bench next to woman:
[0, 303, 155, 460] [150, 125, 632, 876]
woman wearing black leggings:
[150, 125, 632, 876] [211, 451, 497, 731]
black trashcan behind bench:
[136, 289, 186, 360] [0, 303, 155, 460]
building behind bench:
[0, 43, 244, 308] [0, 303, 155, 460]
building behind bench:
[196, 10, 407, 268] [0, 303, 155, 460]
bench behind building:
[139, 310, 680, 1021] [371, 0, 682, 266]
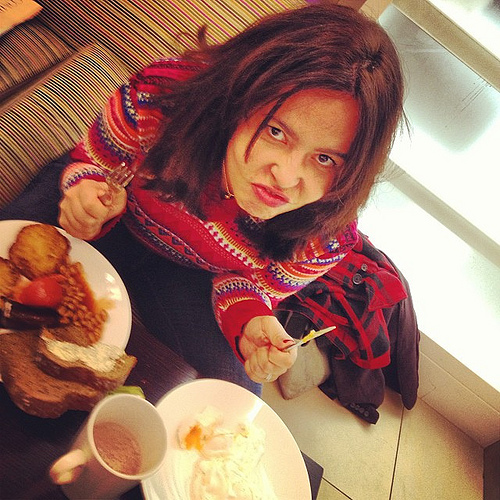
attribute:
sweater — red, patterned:
[59, 57, 358, 366]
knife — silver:
[278, 324, 336, 354]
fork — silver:
[101, 162, 136, 207]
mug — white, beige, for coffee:
[47, 394, 168, 500]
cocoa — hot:
[94, 421, 139, 475]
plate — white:
[140, 378, 313, 500]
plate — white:
[1, 220, 131, 352]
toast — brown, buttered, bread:
[3, 331, 138, 421]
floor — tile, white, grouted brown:
[255, 300, 483, 500]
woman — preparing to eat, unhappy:
[16, 9, 407, 403]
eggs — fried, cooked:
[162, 416, 276, 500]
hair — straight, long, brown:
[142, 6, 406, 269]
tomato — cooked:
[18, 278, 65, 307]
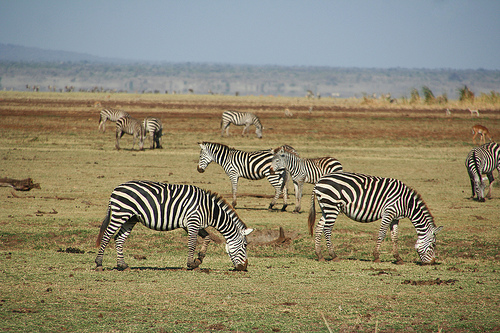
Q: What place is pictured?
A: It is a field.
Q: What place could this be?
A: It is a field.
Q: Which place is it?
A: It is a field.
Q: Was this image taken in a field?
A: Yes, it was taken in a field.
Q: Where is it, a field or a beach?
A: It is a field.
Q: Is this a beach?
A: No, it is a field.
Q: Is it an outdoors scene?
A: Yes, it is outdoors.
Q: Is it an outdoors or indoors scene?
A: It is outdoors.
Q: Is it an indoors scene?
A: No, it is outdoors.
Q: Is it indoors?
A: No, it is outdoors.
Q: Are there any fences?
A: No, there are no fences.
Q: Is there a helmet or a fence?
A: No, there are no fences or helmets.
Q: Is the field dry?
A: Yes, the field is dry.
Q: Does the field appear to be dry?
A: Yes, the field is dry.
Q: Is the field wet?
A: No, the field is dry.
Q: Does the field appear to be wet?
A: No, the field is dry.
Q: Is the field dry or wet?
A: The field is dry.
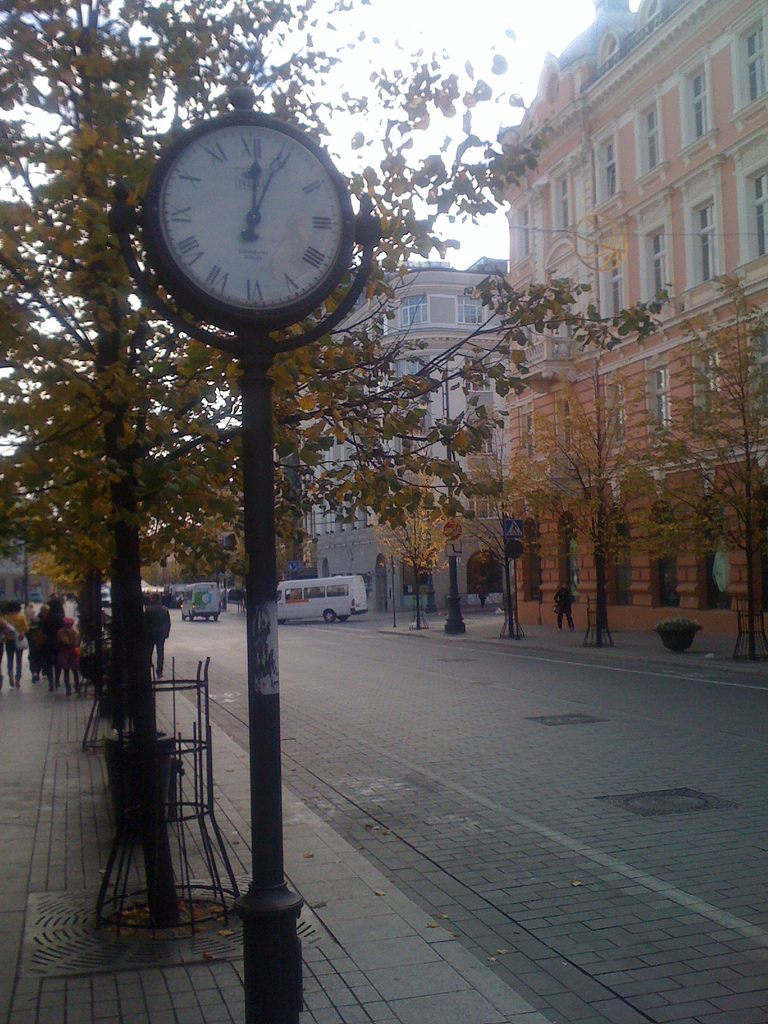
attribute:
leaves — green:
[579, 296, 661, 350]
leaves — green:
[67, 42, 163, 101]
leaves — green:
[71, 41, 128, 92]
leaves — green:
[159, 467, 228, 519]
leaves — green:
[396, 64, 483, 125]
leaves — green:
[331, 460, 420, 520]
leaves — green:
[44, 516, 115, 566]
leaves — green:
[151, 14, 221, 78]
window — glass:
[679, 189, 728, 288]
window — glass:
[633, 216, 679, 309]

PROBLEM: Output all the material above exactly once more, leaving every picture out.

OUTPUT FOR THIS EXERCISE:
bench next to woman:
[0, 303, 155, 460] [150, 125, 632, 876]
woman wearing black leggings:
[150, 125, 632, 876] [211, 451, 497, 731]
black trashcan behind bench:
[136, 289, 186, 360] [0, 303, 155, 460]
building behind bench:
[0, 43, 244, 308] [0, 303, 155, 460]
building behind bench:
[196, 10, 407, 268] [0, 303, 155, 460]
bench behind building:
[139, 310, 680, 1021] [371, 0, 682, 266]
attribute:
sweater — red, patterned:
[59, 57, 358, 366]
knife — silver:
[278, 324, 336, 354]
fork — silver:
[101, 162, 136, 207]
mug — white, beige, for coffee:
[47, 394, 168, 500]
cocoa — hot:
[94, 421, 139, 475]
plate — white:
[140, 378, 313, 500]
plate — white:
[1, 220, 131, 352]
toast — brown, buttered, bread:
[3, 331, 138, 421]
floor — tile, white, grouted brown:
[255, 300, 483, 500]
woman — preparing to eat, unhappy:
[16, 9, 407, 403]
eggs — fried, cooked:
[162, 416, 276, 500]
hair — straight, long, brown:
[142, 6, 406, 269]
tomato — cooked:
[18, 278, 65, 307]
Q: What place is pictured?
A: It is a field.
Q: What place could this be?
A: It is a field.
Q: Which place is it?
A: It is a field.
Q: Was this image taken in a field?
A: Yes, it was taken in a field.
Q: Where is it, a field or a beach?
A: It is a field.
Q: Is this a beach?
A: No, it is a field.
Q: Is it an outdoors scene?
A: Yes, it is outdoors.
Q: Is it an outdoors or indoors scene?
A: It is outdoors.
Q: Is it an indoors scene?
A: No, it is outdoors.
Q: Is it indoors?
A: No, it is outdoors.
Q: Are there any fences?
A: No, there are no fences.
Q: Is there a helmet or a fence?
A: No, there are no fences or helmets.
Q: Is the field dry?
A: Yes, the field is dry.
Q: Does the field appear to be dry?
A: Yes, the field is dry.
Q: Is the field wet?
A: No, the field is dry.
Q: Does the field appear to be wet?
A: No, the field is dry.
Q: Is the field dry or wet?
A: The field is dry.
attribute:
leaves — green:
[579, 296, 661, 350]
leaves — green:
[67, 42, 163, 101]
leaves — green:
[71, 41, 128, 92]
leaves — green:
[159, 467, 228, 519]
leaves — green:
[396, 64, 483, 125]
leaves — green:
[331, 460, 420, 520]
leaves — green:
[44, 516, 115, 566]
leaves — green:
[151, 14, 221, 78]
window — glass:
[679, 189, 728, 288]
window — glass:
[633, 216, 679, 309]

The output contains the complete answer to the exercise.